* [Document extract]
[START]
The Code of Business Conduct and Ethics was adopted in January 2021 and can be accessed under the “Investor Relations—Governance” link on our website at www.dreamfindershomes.com. We intend to satisfy any disclosure requirements pursuant to Item 5.05 of Form 8-K and the NYSE rules regarding any amendment to, or waiver from, certain provisions of the Code of Business Conduct and Ethics by posting such information on our website.
Item 11. Executive Compensation
The information called for by Item 11 will be set forth in the definitive proxy statement relating to the 2025 Annual Meeting of Stockholders pursuant to SEC Regulation 14A. Such definitive proxy statement relates to a meeting of stockholders involving the election of directors and the portions thereof called for by Item 11 are incorporated herein by reference pursuant to Instruction G to Form 10-K.
Item 12. Security Ownership of Certain Beneficial Owners and Management and Related Stockholder Matters
The information called for by Item 12 will be set forth in the definitive proxy statement relating to the 2025 Annual Meeting of Stockholders pursuant to SEC Regulation 14A. Such definitive proxy statement relates to a meeting of stockholders involving the election of directors and the portions thereof called for by Item 12 are incorporated herein by reference pursuant to Instruction G to Form 10-K.
[END]
Can you reproduce the Form 10-K excerpt above word for word, from the Code of Business Conduct and Ethics through Item 12?

* [Supplied material]
[START]
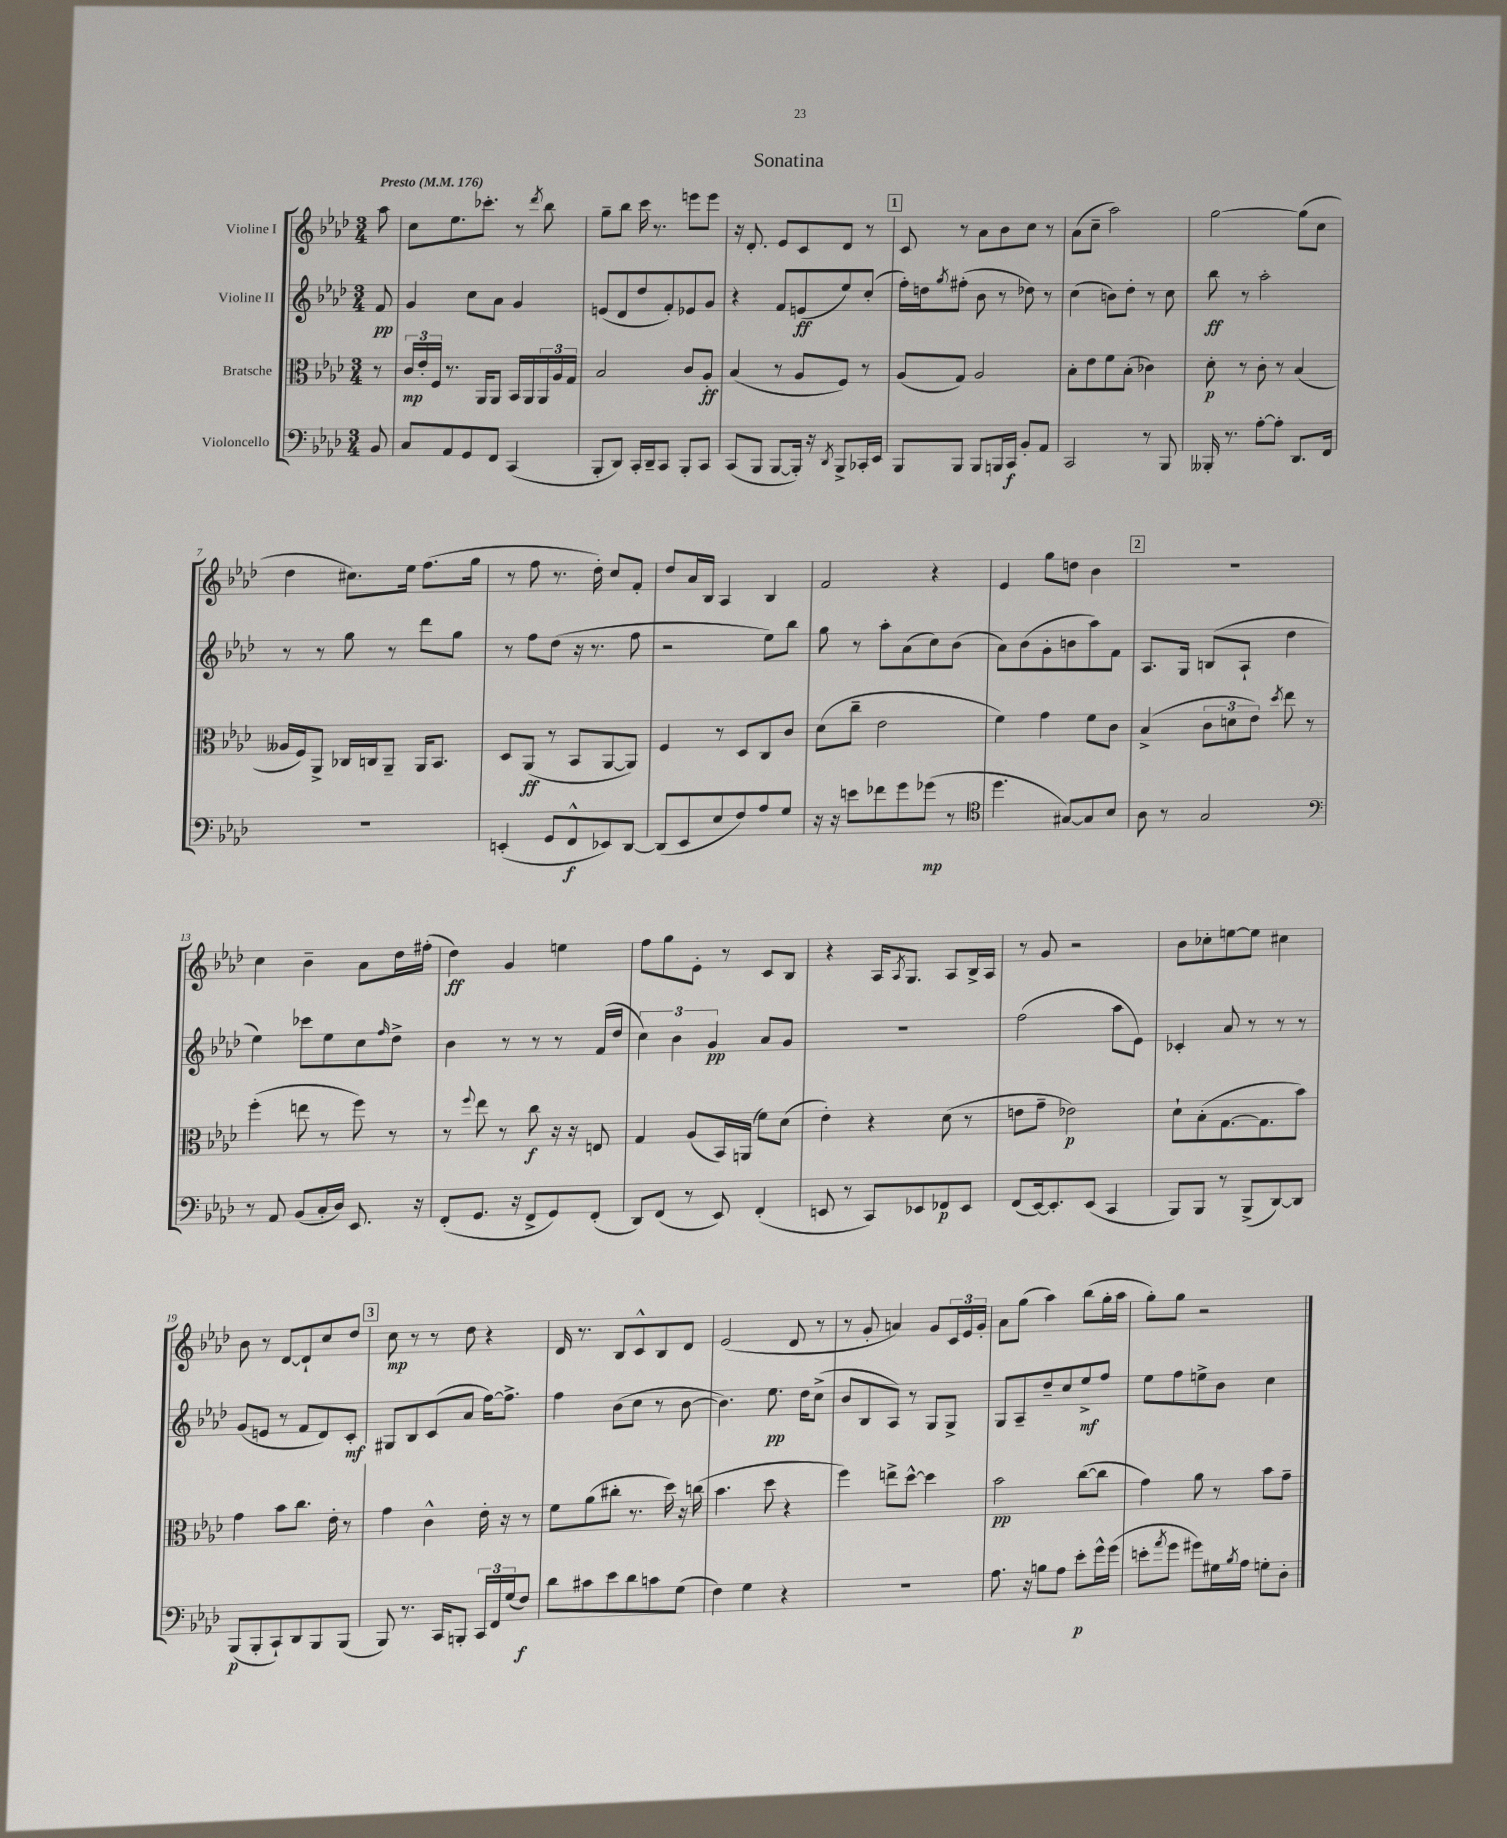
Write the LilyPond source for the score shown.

\header { title = "Sonatina" }
<<
\new StaffGroup <<
\new Staff = "s0" \with { instrumentName = "Violine I" } {
    \clef treble \key aes \major \numericTimeSignature \time 3/4 \partial 8 \tempo "Presto" 4 = 176
    aes''8 |
    c''8 ees''8. ces'''8.-. r8 \acciaccatura { des'''8 } bes''8 |
    g''8-- bes''8 c'''16 r8. e'''8 e'''8 |
    r16 des'8.-. ees'8 c'8 des'8 r8 |
    \mark \markup { \box "1" } c'8 r8 aes'8 bes'8 c''8 r8 |
    aes'8( c''8-- aes''2) |
    g''2~ g''8( c''8 |
    des''4 cis''8.) ees''16 f''8.( g''16 |
    r8 f''8 r8. des''16-.) c''8 f'8-. |
    des''8 aes'16 bes16 aes4 bes4 |
    f'2 r4 |
    ees'4 g''8 d''8 bes'4 |
    \mark \markup { \box "2" } R2. |
    c''4 bes'4-- aes'8 des''16 fis''16-.( |
    des''4\ff) g'4 e''4 |
    f''8 g''8 ees'8-. r8 c'8 bes8 |
    r4 aes16 \acciaccatura { aes8 } g8. aes8 bes16-> aes16 |
    r8 g'8 r2 |
    bes'8 ces''8-. e''8~ e''8 cis''4 |
    bes'8 r8 des'8~ des'8-! c''8 des''8 |
    \mark \markup { \box "3" } c''8\mp r8 r8 des''8 r4 |
    des'16 r8. bes8 c'8-^ bes8 des'8 |
    ees'2( des'8 r8 |
    r8 g'8-. a'4) g'8 \tuplet 3/2 { c'16 ees'16 g'16-. } |
    aes'8 g''8( aes''4) bes''8( g''16-. aes''16 |
    g''8-.) g''8 r2 \bar "|." |
}
\new Staff = "s1" \with { instrumentName = "Violine II" } {
    \clef treble \key aes \major \numericTimeSignature \time 3/4 \partial 8
    f'8\pp |
    g'4 c''8 aes'8 g'4 |
    e'8( des'8 des''8 f'8-.) ees'8 g'8 |
    r4 f'8 e'8\ff( ees''8) c''8-.( |
    \mark \markup { \box "1" } f''16-.) d''16 \acciaccatura { g''8 } fis''8-.( bes'8 r8 des''8) r8 |
    c''4( b'8) des''8-. r8 c''8 |
    bes''8\ff r8 aes''2-. |
    r8 r8 g''8 r8 des'''8 g''8 |
    r8 f''8 des''8( r16 r8. f''8 |
    r2 ees''8) bes''8 |
    g''8 r8 aes''8-. aes'8( c''8) bes'8( |
    aes'8) bes'8( g'8-. b'8 aes''8) f'8 |
    \mark \markup { \box "2" } aes8. g16 b8( aes8-! des''4 |
    ees''4) ces'''8 ees''8 c''8 \grace { f''16 } des''8-> |
    bes'4 r8 r8 r8 f'16( des''16 |
    \tuplet 3/2 { c''4) bes'4 g'4\pp } aes'8 g'8 |
    R2. |
    f''2( aes''8 ees'8) |
    ces'4-. aes'8 r8 r8 r8 |
    g'8( e'8 r8 f'8 des'8) c'8-.\mf |
    \mark \markup { \box "3" } gis8 bes8 c'8( aes'8 f''16~) f''8.-> |
    f''4 bes'8( c''8 r8 bes'8~ |
    bes'4.) ees''8.\pp des''16 c''8->( |
    bes'8 bes8 aes8) r8 g8 g8-> |
    g8 aes8-- des''8-- c''8 ees''8->\mf f''8 |
    ees''8 f''8 e''8-> bes'8 c''4 \bar "|." |
}
\new Staff = "s2" \with { instrumentName = "Bratsche" } {
    \clef alto \key aes \major \numericTimeSignature \time 3/4 \partial 8
    r8 |
    \tuplet 3/2 { c'16\mp ees'16-. f16 } r8. aes,16 aes,8 bes,16 aes,16 \tuplet 3/2 { aes,16 aes16 g16 } |
    bes2 c'8 aes8-.\ff |
    bes4( r8 aes8 f8) r8 |
    \mark \markup { \box "1" } aes8( g8) aes2 |
    bes8-. ees'8 f'8 bes8-.( ces'4) |
    des'8-.\p r8 c'8-. r8 bes4( |
    aeses16 f16) aes,8-> ces16 c16 aes,8-- aes,16 bes,8. |
    des8 aes,8\ff( r8 bes,8 aes,8~ aes,8) |
    f4 r8 des8 c8 c'8 |
    des'8( c''8-- ees'2 |
    f'4) g'4 f'8 c'8 |
    \mark \markup { \box "2" } bes4->( \tuplet 3/2 { c'8 d'8 ees'8) } \acciaccatura { des''8 } ees''8 r8 |
    f''4-.( e''8 r8 f''8) r8 |
    r8 \appoggiatura { f''8 } ees''8 r8 c''8\f r16 r16 e8 |
    g4 aes8( bes,16) a,16( f'8) des'8( |
    ees'4-.) r4 des'8( r8 |
    e'8 g'8-- ees'2\p) |
    des'8-! bes8-.( g8.~ g8. bes'8) |
    g'4 bes'8 c''8. ees'16-. r8 |
    \mark \markup { \box "3" } g'4 c'4-^ ees'16-. r16 r8 |
    f'8 aes'8( cis''8-. r8. des''16) r16 c''16( |
    bes'4. des''8 r4 |
    f''4) e''8-> des''8~-^ des''4 |
    bes'2\pp c''8~( c''8 |
    g'4) aes'8 r8 bes'8 g'8-- \bar "|." |
}
\new Staff = "s3" \with { instrumentName = "Violoncello" } {
    \clef bass \key aes \major \numericTimeSignature \time 3/4 \partial 8
    bes,8 |
    c8 aes,8 g,8 f,8 c,4( |
    bes,,8-. des,8) c,16-. des,16-- c,8 bes,,8-. c,8 |
    c,8( bes,,8 bes,,8~ bes,,16-.) r16 \acciaccatura { des,8 } bes,,8-> ces,16-. ees,16 |
    \mark \markup { \box "1" } bes,,8 bes,,8 bes,,8 b,,16 c,16\f bes,8-. aes,8 |
    c,2 r8 bes,,8 |
    beses,,16-. r8. aes8~-. aes8-. des,8. f,16 |
    R2. |
    e,4-.( g,8 f,8-^\f ees,8) des,8~ |
    des,8( ees,8 ees8 f8) aes8 g8 |
    r16 r16 e'8 fes'8 g'8 ges'8\mp( r8 |
    \clef tenor des''4. gis8~) gis8 bes8 |
    \mark \markup { \box "2" } aes8 r8 g2 |
    \clef bass r8 aes,8 bes,8( c16-. des16) ees,8. r16 |
    f,8-.( g,8. r16 f,8-> g,8) f,8-.( |
    des,8) f,8( r8 ees,8) f,4-.( |
    e,8 r8 c,8) ees,8 fes,8\p ees,8 |
    f,8( ees,16~) ees,8.-. ees,8( c,4 |
    bes,,8) bes,,8 r8 bes,,8->( des,8~) des,8 |
    bes,,8\p( bes,,8-. c,8-!) des,8 bes,,8 bes,,8( |
    \mark \markup { \box "3" } bes,,8) r8. c,16 b,,8-. \tuplet 3/2 { c,16 f,16 g16( } f8\f) |
    des'8 cis'8 ees'8 des'8 c'8 g8( |
    f4) g4 r4 |
    r2. |
    aes8. r16 b8 aes8 ees'8-.\p g'16-^ g'16( |
    e'8-. \acciaccatura { aes'8 } g'8 gis'8) gis16 \acciaccatura { bes8 } aes16 g8-. des8-. \bar "|." |
}
>>
>>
[END]
* [Problem solution]
The Code of Business Conduct and Ethics was adopted in January 2021 and can be accessed under the “Investor Relations—Governance” link on our website at www.dreamfindershomes.com. We intend to satisfy any disclosure requirements pursuant to Item 5.05 of Form 8-K and the NYSE rules regarding any amendment to, or waiver from, certain provisions of the Code of Business Conduct and Ethics by posting such information on our website.
Item 11. Executive Compensation
The information called for by Item 11 will be set forth in the definitive proxy statement relating to the 2025 Annual Meeting of Stockholders pursuant to SEC Regulation 14A. Such definitive proxy statement relates to a meeting of stockholders involving the election of directors and the portions thereof called for by Item 11 are incorporated herein by reference pursuant to Instruction G to Form 10-K.
Item 12. Security Ownership of Certain Beneficial Owners and Management and Related Stockholder Matters
The information called for by Item 12 will be set forth in the definitive proxy statement relating to the 2025 Annual Meeting of Stockholders pursuant to SEC Regulation 14A. Such definitive proxy statement relates to a meeting of stockholders involving the election of directors and the portions thereof called for by Item 12 are incorporated herein by reference pursuant to Instruction G to Form 10-K.